**Text passage:**
## begin
In this assignment, you’ll write a system that automatically stitches a photo sequence into a seamless panoramic image like the one above.
Assigned: Tuesday, January 13th
Code Due: Tuesday, January 20th at 10pm (via Github)
Artifact Due: Wednesday, January 21st at 10pm (via Github)
This assignment will be done individually.
In this project, you will implement a system to combine a series of horizontally overlapping photographs into a single panoramic image. Completion of this project touches on several aspects of the course learning objectives, in particular the ones highlighted in bold below:
To keep things streamlined, we’ll use the built-in ORB feature
detector and descriptor from the opencv library. Given
feature correspondences, you will automatically align the photographs
(determine their overlap and relative positions) using RANSAC to find an
outlier-robust motion model and then blend the resulting images into a
single seamless panorama.
You will implement panorama stitching using translation and homography motion models. The high-level steps required to create a panorama are listed below.
There are two optional extensions you may wish to complete - nominal extra credit will be available for solid implementations of either or both of these:
As in Project 1, skeleton code is provided in a repository created by Github Classroom; the invitation link is found on the Course Hub.
The software environment is also managed again using
uv. To run a Python file (e.g., the GUI), simply run:
uv run gui.py
The first time you run, UV will create a virtual environment and install dependencies; startup should be quick thereafter.
(360 Extension only) Warp each image to spherical coordinates.
warp.pycomputeSphericalWarpMappings[TODO 1 - 360 Extension only] Compute the inverse
map to warp the image by filling in the skeleton code in the
computeSphericalWarpMappings routine to:
Convert the given spherical image coordinates into the corresponding planar image coordinates
Apply radial distortion using the radial distortion model described in lecture
Align neighboring pairs.
alignment.pyalignPair, getInliers,
computeHomography, leastSquaresFitThe computeHomography function takes two feature sets
from image 1 and image 2 (f1 and f2) and a
list of feature matches (containing pairs of indices into
f1 and f2) and estimates a homography from
image 1 to image 2.
[TODO 2] Set up the \(A\) matrix that defines to the system \(Ax\) that computes the residuals for a given homography unrolled into a vector \(h\).
## end
**Task directions:** Pick up the panorama stitching assignment where it stops and keep writing it. The data that comes next has no connection to the panorama stitching assignment.

**Data lines:**
## begin
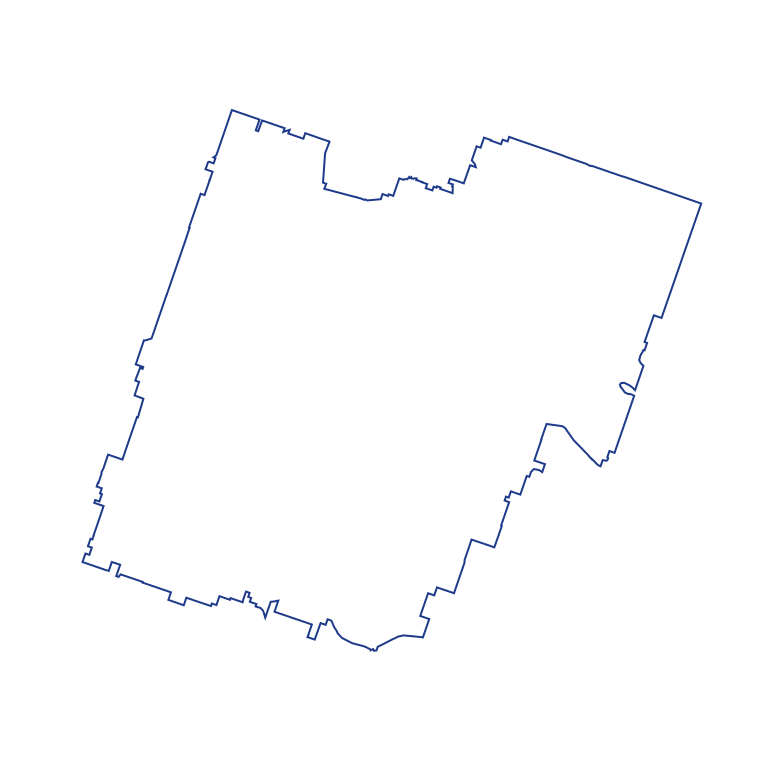 outline of Broomehill-Tambellup, Western Australia, Australia, rotated 289°
{"feature_id": "25037944B2745809655475", "entity_name": "Broomehill-Tambellup", "entity_type": "district", "adm_level": 2, "iso_a3": "AUS", "parent_name": "Australia", "parent_adm1": "Western Australia", "projection": "albers", "projection_center": [117.654, -34.013], "detail": "fine", "context": "isolated", "style": "outline", "palette": "blue", "viewbox_px": 768, "rotation_deg": 289, "n_neighbors": 0, "source": "geoboundaries", "source_scale": "gbopen_adm2", "svg_char_len": 5026}
<svg xmlns="http://www.w3.org/2000/svg" viewBox="0 0 768 768"><g transform="rotate(289 384 384)"><path d="M121.3,156.9L117.5,156.9L117.5,175.3L117.5,179.2L117.6,184.6L127.1,184.6L127.2,193.4L115.2,193.4L115.2,195.9L118.2,196.9L118.3,209.1L118.3,220.3L117.6,220.3L117.7,250.4L113.7,250.4L109.7,250.4L109.6,266.7L117.6,266.7L117.6,266.9L117.6,280.1L117.7,289.7L117.7,292.7L120.4,292.7L120.4,297.5L129.8,297.5L129.8,308.6L131.6,308.6L131.6,321.4L134.5,321.1L142.8,321.1L142.8,324.9L138.5,324.9L138.5,328.0L134.4,328.0L134.4,335.0L131.9,335.0L132.0,340.3L130.2,343.6L124.4,347.8L141.2,347.8L142.7,351.1L142.8,351.3L144.6,354.2L144.8,354.6L133.0,354.6L133.1,386.6L133.1,394.1L120.5,394.1L120.7,394.3L120.2,394.3L119.8,394.4L119.8,401.7L137.3,401.9L137.3,407.2L143.2,407.3L143.2,410.2L143.0,411.3L142.3,412.1L138.1,415.8L134.9,419.9L133.2,421.3L130.2,427.0L128.6,438.3L129.3,447.9L129.5,451.5L128.5,458.5L128.3,458.5L128.6,458.8L129.8,460.1L128.5,461.3L129.6,463.6L133.4,463.6L138.2,468.3L143.4,473.3L146.0,475.8L147.6,477.5L149.9,479.8L151.3,482.1L152.7,484.4L153.2,486.7L153.3,486.9L156.9,501.9L157.0,503.3L157.3,503.3L176.5,503.3L176.5,493.8L196.1,493.8L200.5,493.8L200.5,498.6L200.5,500.3L208.9,500.3L209.0,518.3L230.3,518.3L241.1,518.3L244.0,517.5L257.1,517.5L265.4,517.4L265.5,541.5L279.2,541.6L288.1,541.6L288.3,540.8L288.6,540.8L288.8,540.8L299.5,540.8L313.0,540.8L313.0,540.6L313.1,536.0L317.2,536.0L317.2,538.9L323.8,538.9L323.8,548.9L335.0,548.9L343.5,548.9L343.5,551.6L345.5,551.6L348.7,551.6L352.4,553.4L353.1,558.7L352.2,562.3L360.6,562.3L360.6,551.0L382.4,551.0L382.4,550.7L392.3,550.7L392.9,550.7L394.4,550.7L399.1,550.7L401.2,561.4L401.9,565.0L402.0,565.5L402.0,565.9L402.1,566.2L402.1,566.5L402.0,566.9L402.0,567.2L402.0,567.6L401.9,567.9L401.8,568.2L401.7,568.6L401.6,568.9L401.4,569.2L401.3,569.5L401.1,569.8L401.0,570.1L400.8,570.4L398.7,573.2L392.5,581.8L387.5,591.8L384.1,598.4L383.0,600.8L382.5,601.1L380.6,604.8L380.9,604.8L379.0,608.7L377.6,611.4L377.3,612.1L377.1,612.8L376.9,613.5L376.8,614.4L376.7,615.5L377.5,615.5L383.3,615.6L383.6,618.1L384.0,619.5L385.3,620.1L386.9,620.1L387.4,619.0L394.0,619.0L394.0,624.4L398.1,624.4L413.9,624.4L431.1,624.4L443.6,624.4L450.7,624.4L454.3,624.4L454.7,621.4L454.7,619.6L454.0,618.4L454.5,614.4L457.9,609.6L457.9,609.1L458.1,608.9L460.3,607.2L462.3,608.1L463.3,611.0L462.7,616.4L461.5,620.2L459.9,623.4L467.3,623.4L467.8,623.4L472.1,623.4L485.6,623.4L487.3,619.9L489.9,617.3L490.2,617.3L490.6,617.4L491.1,617.5L491.8,617.5L492.4,617.3L493.0,617.2L493.7,617.2L494.7,617.3L495.5,617.3L496.3,617.5L497.2,617.8L497.8,617.9L498.6,618.0L499.4,618.1L500.1,618.3L500.4,618.2L500.5,618.7L500.5,619.0L500.6,619.4L502.8,619.4L508.5,619.4L508.5,616.7L533.7,616.8L536.8,616.8L536.8,624.9L657.9,625.2L658.0,586.3L658.1,543.0L657.9,541.8L657.9,509.6L657.3,507.6L658.0,503.7L658.0,483.5L658.2,478.9L658.2,478.5L658.3,465.3L658.3,429.0L658.4,421.9L653.6,421.9L653.6,416.7L648.8,416.5L648.9,405.6L649.5,405.7L649.5,398.4L638.9,398.4L638.9,394.2L638.7,394.2L633.4,394.2L624.0,394.2L621.5,398.3L618.9,400.2L618.9,394.2L599.7,394.1L599.7,383.1L599.7,382.7L599.5,379.5L595.1,379.5L595.1,384.1L593.0,384.1L593.0,384.8L586.8,386.7L586.8,384.5L586.8,373.6L588.2,373.6L588.2,369.7L586.7,369.7L586.7,366.7L582.8,366.7L582.8,359.7L587.1,359.7L587.1,354.3L587.4,354.4L587.4,354.0L587.4,348.5L587.9,348.9L589.0,347.9L588.7,347.5L588.6,346.1L587.6,344.8L587.3,343.2L588.5,342.4L587.3,341.5L588.0,340.5L585.4,339.5L584.1,336.4L583.4,335.9L583.4,331.5L583.2,331.5L564.9,331.5L564.9,326.7L563.1,326.7L563.1,320.8L557.7,320.8L553.5,311.5L552.1,308.3L552.5,306.4L551.7,305.6L551.9,301.6L551.6,298.1L551.9,297.2L551.5,296.3L549.4,267.9L549.1,264.5L549.1,264.0L554.5,264.2L554.5,260.8L574.6,255.4L581.8,253.5L582.8,253.3L583.9,253.2L595.4,253.6L595.5,253.4L595.4,248.6L595.5,227.9L589.7,227.9L589.7,212.0L593.6,212.0L590.5,207.9L590.3,207.3L589.9,207.1L589.6,206.8L593.5,206.8L593.5,194.1L593.5,193.8L593.5,182.9L582.1,182.8L582.1,180.2L593.5,180.2L593.5,168.2L593.5,155.3L593.5,151.0L585.1,151.0L564.8,151.0L551.3,151.0L551.2,151.0L545.9,151.0L542.7,149.0L542.7,151.1L537.2,151.1L537.2,146.2L536.3,145.4L528.9,145.4L528.9,152.8L527.5,152.8L520.5,152.8L520.5,152.6L520.0,152.6L520.0,152.8L504.2,152.8L504.2,148.7L498.2,148.7L492.5,148.7L491.4,148.7L483.6,148.7L480.0,148.7L479.2,148.7L468.5,148.7L468.4,148.7L468.4,149.4L458.7,149.4L458.7,149.5L450.7,149.5L438.4,149.5L411.6,149.5L397.0,149.5L397.0,149.4L382.7,149.4L368.4,149.4L351.4,149.4L348.1,145.0L347.0,143.0L347.0,142.8L321.7,142.9L321.7,150.8L319.7,150.8L319.8,148.1L306.3,147.7L306.2,151.8L303.7,151.7L298.2,151.8L292.0,151.9L291.7,161.3L272.3,162.2L272.3,161.2L267.0,161.2L243.6,161.2L227.4,161.3L227.4,146.1L212.8,146.2L208.9,145.6L206.6,146.2L197.4,146.2L197.4,145.7L193.5,145.7L193.5,151.1L188.1,151.1L188.1,153.1L180.3,153.1L180.3,148.7L177.3,148.8L177.3,158.6L161.1,158.7L146.3,158.7L146.3,158.9L142.1,158.9L142.1,156.9L134.2,156.9L134.2,161.0L126.5,161.0L126.5,156.9L121.3,156.9Z" fill="none" stroke="#1e3a8a" stroke-width="2"/></g></svg>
## end
**Output of the exercise:**
[TODO 3a] Implement minimizeAx to find
the unit-length vector \(\mathbf{x}\)
that minimizes \(||A\mathbf{x}||\) for
a given \(A\).
[TODO 3b] Call minimizeAx on the matrix
you set up in TODO 2 and use its result to fill in the 3x3 homography
matrix \(H\). Don’t forget to return
the homography in its normalized form, with a 1 as the bottom right
entry.
[TODO 4] alignPair is where you will
implement RANSAC. It takes two feature sets, f1 and
f2, the list of feature matches, and a motion
model, m (described below) as parameters. For this
project, we support two motion models, represented by the two possible
values of the enum MotionModel: eTranslate and
eHomography. alignPair estimates and returns
the inter-image transform matrix \(M\)
as follows:
getInliers to get the indices of inlier feature
matches (i.e., indices into matches) that agree with the
current motion estimate.After repeated trials, the entire inlier set from the \(M\) with the largest number of inliers is used to compute a final least squares estimate for the motion, which is returned as the matrix M.
[TODO 5] getInliers computes the
indices of the matches that have a Euclidean distance below
RANSACthresh given features f1
andf2 from image 1 and image 2 and an inter-image
transformation matrix from image 1 to image 2.
[TODO 6, 7] leastSquaresFit computes a
least squares estimate for the translation or homography using all of
the matches previously estimated as inliers. It returns the resulting
translation or homography output transform M. For translation
estimation, I recommend simply averaging the translations rather than
taking the heavy-handed linear algebra approach. For homographies,
you’ve already implemented computeHomography to do the
heavy lifting.
Warp and blend the aligned image pairs into a single output image to create the final panorama.
blend.pyimageBoundingBox, blendImages,
accumulateBlend, normalizeBlend[TODO 8] imageBoundingBox: Given an
image and a homography, figure out the box bounding the image after
applying the homography.
[TODO 9] getAccSize: Given the warped
images and their relative displacements, figure out how large the final
stitched image needs to be in order to fit all the warped image. This
method also augments each per-image transformation with a translation
that moves the output image coordinate system into a
numpy-array-friendly world where (0, 0) is at the top left.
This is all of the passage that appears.